Thursday, July 24, 2014

Why Does Christianity Produce Atheists?

A while ago on Strange Notions someone noted that modern Christianity is the first religion to produce a significant number of atheists. Before the last 200 years atheists were rare. Female atheists were almost non-existent. Even in the last 200 years we have not seen a lot of atheism in Muslim cultures or Buddhist cultures or Hindu cultures. The only cultures that have produced a lot of atheists is those where the dominant historical religion is Christianity. 

Why is that? What is it about Christianity and particularly modern Christianity that becomes a fertile ground for atheism? A key clue, I think, is to look at atheists. What kind of Christians do they typically resemble? Certainly politically they are left of center. They tend to be feminists. They tend to be environmentalists. Basically they are almost all pretty consistent liberals. 

There is such a thing as liberal Christianity. It does not have to coincide with liberal politics but it tends to. I am strange because I am politically liberal, except on social issues, and yet theologically I am not at all liberal. You find a few people like that but very few, most of us are Catholics. 

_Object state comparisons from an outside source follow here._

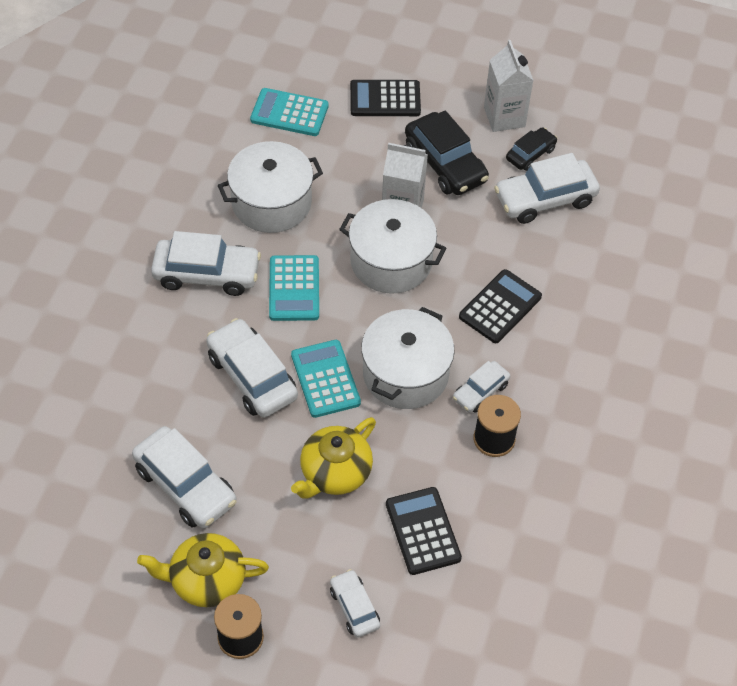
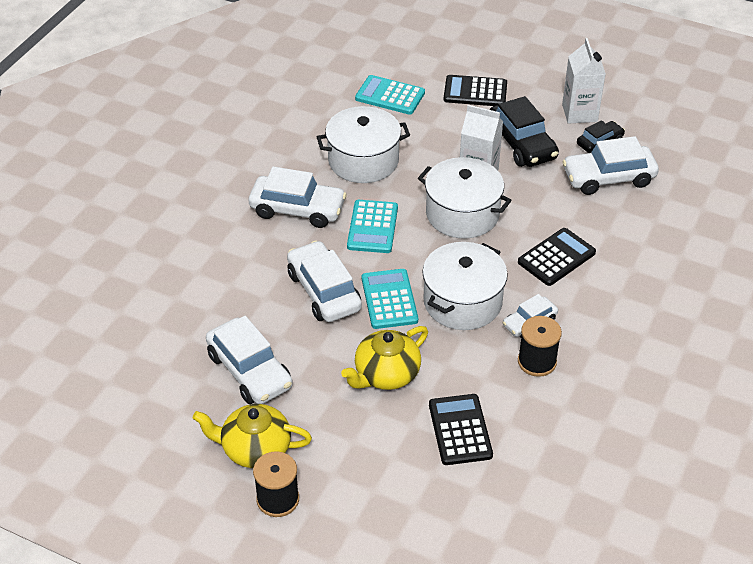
camera: 10 degrees right, 10 degrees down
(354, 607) = (387, 486): white car -> none

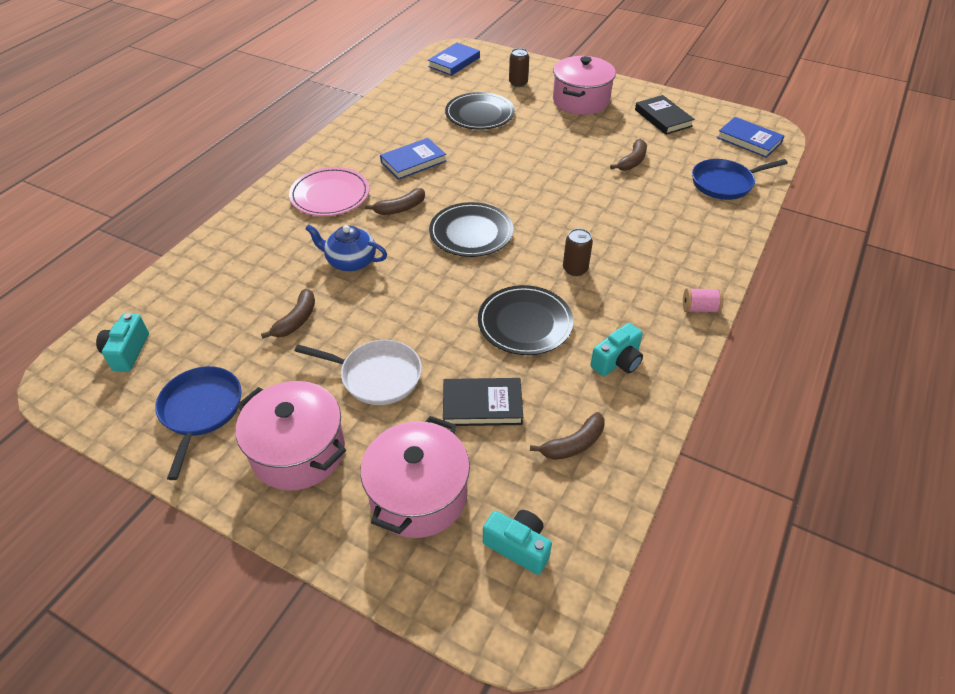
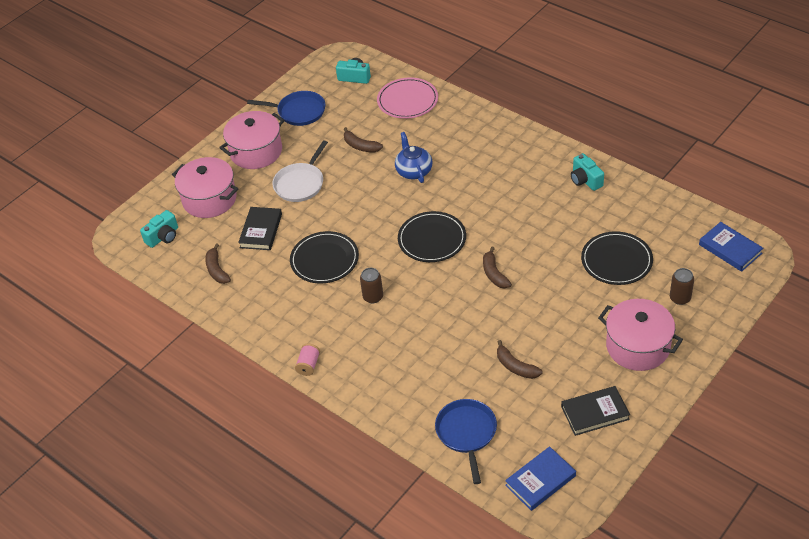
camera: 105 degrees right, 0 degrees up
(330, 195) = (498, 158): pink plate -> pink plate (407, 100)
(350, 261) = (413, 171): blue teapot -> blue teapot turned 45 degrees counterclockwise
(400, 208) = (472, 199): brown banana -> brown banana (494, 274)
(413, 162) = (538, 209): blue book -> none
(617, 362) = (273, 304): turquoise camera -> turquoise camera (585, 180)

So what defines Liberal Christianity? Is it their willingness to question long standing traditional Christian teachings? Sort of. It is an undisciplined questioning of Christian teachings. Questioning is good. All Christians do that. But is there anything you won't question? The bible? The resurrection of Jesus? Sexual morality? Anything? The ultimate liberal would be willing to question any aspect of Christianity. There are very few of those. Most Liberal Christians have a few things they believe are solid. Yet the list is quite arbitrary. 

You might be able to see why liberal Christians and atheists have a lot in common. If you start questioning the basics of the faith then it just makes sense to question the existence of God as well. If more and more of your religion is based on human reason rather than divine revelation then why not go all the way and say it is all reason and no divinity is required?

Of course, it has its roots in the reformation. Protestants saw the bible as the one thing that could not be questioned. That was quite problematic partly because it is arbitrary and partly because of the nature of scripture. Lots of questions about how we find the right interpretation of scripture and lots of questions about where the bible came from. 

The insidious thing about the reformation is that Sola Fide allowed room for Sola Scriptura. Salvation by faith alone without specifying the content of the faith means all the questions left open didn't really need answers. As long as you believed the details of your theology didn't matter. People knew there must be limits. You can't believe just anything. Yet there was no way to define what those limits were. 

So what happens? The limits get defined informally but they move as the generations go. The general trend is towards more and more questions although from time to time you get a revival. Some major movement that calls people back to traditional Christianity. The trouble is even the revivals don't call Christians all the way back. They are blips on a general trend of the Christian faith degrading. 

So Christianity was strong enough to destroy all other faiths yet it disintegrates on its own. Nobody wants to go back to paganism or any other pre-christian religion. The only choice left is atheism. 

That is what is happening and would come to completion except for the fact that God is real. God has preserved His church. Within the Catholic church there are many that are attracted to liberal Christianity. Yet the church has remained orthodox. That is no small miracle. Not only have the popes been solid but the vast majority of bishops are faithful as well. Priest being ordained today are more orthodox than they were a generation ago. I don't know of any other church that can say that. 

Catholicism spells out exactly what can be questioned and what cannot. It does it in a way that is logical and historical and beautiful. Faith and reason are both maintained in a way that they strengthen and purify each other. You really have to look at liberal/protestant Christianity to understand how amazing that is.